Dead. Deceased. No longer living.

Now let me be clear: I don’t condone the actions taken by United Airlines. And I would be miffed if it had been me bumped from the flight I paid for. And highly outraged if I was wounded and forcibly taken off the plane.

But a teacher and a kid are dead, killed by someone who shouldn’t have had a weapon, at a place that should have been safe.

So let’s check the headlines on Tuesday morning, shall we?

This is a screen shot from my New York Times Daily Briefing. No mention of San Bernardino or a school shooting in the headlines, but United made it in there. Here are the stories covered, in descending order:

Syrian leadership is nearing its end, Tillerson says; Judge rejects Texas voter ID law; Alabama’s governor resigns over sex scandal; Attacks reveal a new strategy for ISIS; Three dead in California school shooting.

So it was fifth on the run down if you scrolled from the top of the Daily Briefing. But on the app, it was a different story:

A story on Tillerson going to Russia; Trump talking about China; Trump on Syria policy; The White House Easter egg roll; President and golf; Will London Fall?; Secret ATF account; United Airlines Passenger Is Dragged From an Overbooked Flight; video of passenger; and then 20 more stories. None were of the school shooting.

Zero.

And now to the Wall Street Journal. On it’s Page One (or the front page for you old folks), it had stories on the Wells Fargo clawback (its lead story); the confirmation of Gorsuch; a story on Syria; something about videogame makers; and the United Airlines story.

Now, if you turned to the U.S. News section, the school shooting in San Bernardino was third, after stories about Janet Yellen and colleges. Now, as of mid-day, six more stories have jumped atop these three. So the school shooting is ninth.

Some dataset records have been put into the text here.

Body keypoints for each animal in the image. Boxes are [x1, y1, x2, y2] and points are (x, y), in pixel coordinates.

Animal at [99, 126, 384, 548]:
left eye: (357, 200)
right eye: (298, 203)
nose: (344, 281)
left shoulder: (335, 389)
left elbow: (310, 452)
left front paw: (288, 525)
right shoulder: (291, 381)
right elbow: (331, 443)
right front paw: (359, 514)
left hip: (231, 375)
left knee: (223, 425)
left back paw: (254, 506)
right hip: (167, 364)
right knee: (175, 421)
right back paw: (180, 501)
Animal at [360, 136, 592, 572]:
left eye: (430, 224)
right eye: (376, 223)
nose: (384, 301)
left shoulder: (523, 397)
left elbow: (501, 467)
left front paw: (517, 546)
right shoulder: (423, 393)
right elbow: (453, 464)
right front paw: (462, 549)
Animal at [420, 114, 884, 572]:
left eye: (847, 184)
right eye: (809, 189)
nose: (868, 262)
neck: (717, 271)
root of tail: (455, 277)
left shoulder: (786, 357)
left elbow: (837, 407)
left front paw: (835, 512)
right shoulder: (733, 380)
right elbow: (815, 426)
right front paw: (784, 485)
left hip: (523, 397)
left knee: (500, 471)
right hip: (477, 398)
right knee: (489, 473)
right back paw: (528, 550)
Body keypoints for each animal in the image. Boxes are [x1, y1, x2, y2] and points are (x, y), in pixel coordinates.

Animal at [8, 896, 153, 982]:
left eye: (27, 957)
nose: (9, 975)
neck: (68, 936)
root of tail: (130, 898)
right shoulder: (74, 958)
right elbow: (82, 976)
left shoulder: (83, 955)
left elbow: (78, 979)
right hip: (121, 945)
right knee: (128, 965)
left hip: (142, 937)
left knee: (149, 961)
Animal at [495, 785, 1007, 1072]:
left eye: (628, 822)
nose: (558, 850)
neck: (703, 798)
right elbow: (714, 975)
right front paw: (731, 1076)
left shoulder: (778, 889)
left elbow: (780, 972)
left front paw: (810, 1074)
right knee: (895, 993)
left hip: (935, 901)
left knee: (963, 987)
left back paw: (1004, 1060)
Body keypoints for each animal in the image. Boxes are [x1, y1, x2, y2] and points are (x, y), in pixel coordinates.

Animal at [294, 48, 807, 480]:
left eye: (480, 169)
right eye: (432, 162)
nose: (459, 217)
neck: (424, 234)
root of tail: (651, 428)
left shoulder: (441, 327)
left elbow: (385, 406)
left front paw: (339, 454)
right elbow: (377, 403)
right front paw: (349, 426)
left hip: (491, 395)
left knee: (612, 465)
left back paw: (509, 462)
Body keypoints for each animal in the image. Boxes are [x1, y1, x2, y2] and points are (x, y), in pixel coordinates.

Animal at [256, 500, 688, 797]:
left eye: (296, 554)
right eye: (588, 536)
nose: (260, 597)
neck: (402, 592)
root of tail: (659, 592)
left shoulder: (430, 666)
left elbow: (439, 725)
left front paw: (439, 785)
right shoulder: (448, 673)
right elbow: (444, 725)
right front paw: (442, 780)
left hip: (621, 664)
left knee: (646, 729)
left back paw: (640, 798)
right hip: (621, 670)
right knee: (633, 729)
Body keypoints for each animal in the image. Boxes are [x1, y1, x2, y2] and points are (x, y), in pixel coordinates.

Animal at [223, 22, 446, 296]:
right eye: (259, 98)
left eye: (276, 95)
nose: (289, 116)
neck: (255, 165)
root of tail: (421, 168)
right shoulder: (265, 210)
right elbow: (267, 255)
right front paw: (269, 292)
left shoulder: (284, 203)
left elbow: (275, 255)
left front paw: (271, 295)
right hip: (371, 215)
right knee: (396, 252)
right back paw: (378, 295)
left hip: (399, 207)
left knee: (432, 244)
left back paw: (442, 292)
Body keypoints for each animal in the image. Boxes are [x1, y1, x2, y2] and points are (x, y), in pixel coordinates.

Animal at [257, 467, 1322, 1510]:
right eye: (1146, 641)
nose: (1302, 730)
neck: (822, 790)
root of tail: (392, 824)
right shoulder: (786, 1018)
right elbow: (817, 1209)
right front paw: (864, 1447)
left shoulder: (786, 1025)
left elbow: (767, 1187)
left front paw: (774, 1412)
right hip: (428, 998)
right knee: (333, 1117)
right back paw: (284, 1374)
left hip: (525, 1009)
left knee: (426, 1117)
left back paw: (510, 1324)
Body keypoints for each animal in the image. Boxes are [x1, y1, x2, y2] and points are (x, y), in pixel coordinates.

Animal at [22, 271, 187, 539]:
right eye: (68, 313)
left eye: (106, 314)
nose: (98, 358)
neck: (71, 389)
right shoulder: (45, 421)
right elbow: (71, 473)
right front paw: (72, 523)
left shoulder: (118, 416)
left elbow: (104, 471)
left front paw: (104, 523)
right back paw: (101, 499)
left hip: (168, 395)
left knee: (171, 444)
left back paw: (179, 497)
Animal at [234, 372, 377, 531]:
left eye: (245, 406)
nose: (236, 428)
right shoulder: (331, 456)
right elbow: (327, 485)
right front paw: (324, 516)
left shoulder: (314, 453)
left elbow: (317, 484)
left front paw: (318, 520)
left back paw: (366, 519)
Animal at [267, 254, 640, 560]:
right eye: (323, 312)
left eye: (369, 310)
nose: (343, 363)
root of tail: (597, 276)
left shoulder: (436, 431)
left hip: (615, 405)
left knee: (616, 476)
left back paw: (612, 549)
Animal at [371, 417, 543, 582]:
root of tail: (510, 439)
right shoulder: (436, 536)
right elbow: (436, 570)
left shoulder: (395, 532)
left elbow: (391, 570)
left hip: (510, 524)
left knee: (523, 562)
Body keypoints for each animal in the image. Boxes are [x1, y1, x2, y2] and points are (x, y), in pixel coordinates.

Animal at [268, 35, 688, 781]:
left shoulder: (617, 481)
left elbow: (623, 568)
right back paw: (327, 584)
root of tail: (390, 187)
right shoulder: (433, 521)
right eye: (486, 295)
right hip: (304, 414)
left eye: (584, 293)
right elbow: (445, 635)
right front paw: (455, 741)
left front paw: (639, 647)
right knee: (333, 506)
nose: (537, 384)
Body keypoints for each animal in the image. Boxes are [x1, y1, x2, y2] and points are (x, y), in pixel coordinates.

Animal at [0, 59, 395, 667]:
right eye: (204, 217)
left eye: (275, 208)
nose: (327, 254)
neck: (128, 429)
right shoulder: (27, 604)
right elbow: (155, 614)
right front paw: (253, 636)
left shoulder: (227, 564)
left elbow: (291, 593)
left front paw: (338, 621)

And finally, the Washington Post. Here is their front page:

You’ll notice the United Airlines story in the bottom right of the screenshot, as well as United lead the “In the News” section across the banner. The Dallas sirens and a Pepsi ad were in the news, but not a school shooting.

Or should I say, another school shooting.

You see, I think the problem may not be the United story having more meat to it, or various videos for people to react to (but it helps). It just might be that we, as a country, are getting numb to school shootings.

And that is wrong.

It is fine to get pissed off about a man being dragged off a plane, bloodied and limp. You should be pissed off. You can boycott United Airlines. You can ask your Congressman to pass a law against overbooking airline flights.

But please, for the love of all that is holy, you need to be OUTRAGED that a teacher and child were murdered in their school. It should keep you awake at night. It should make you worry for your children and their friends.

And it should be a much bigger story than someone being bloodied on an airplane.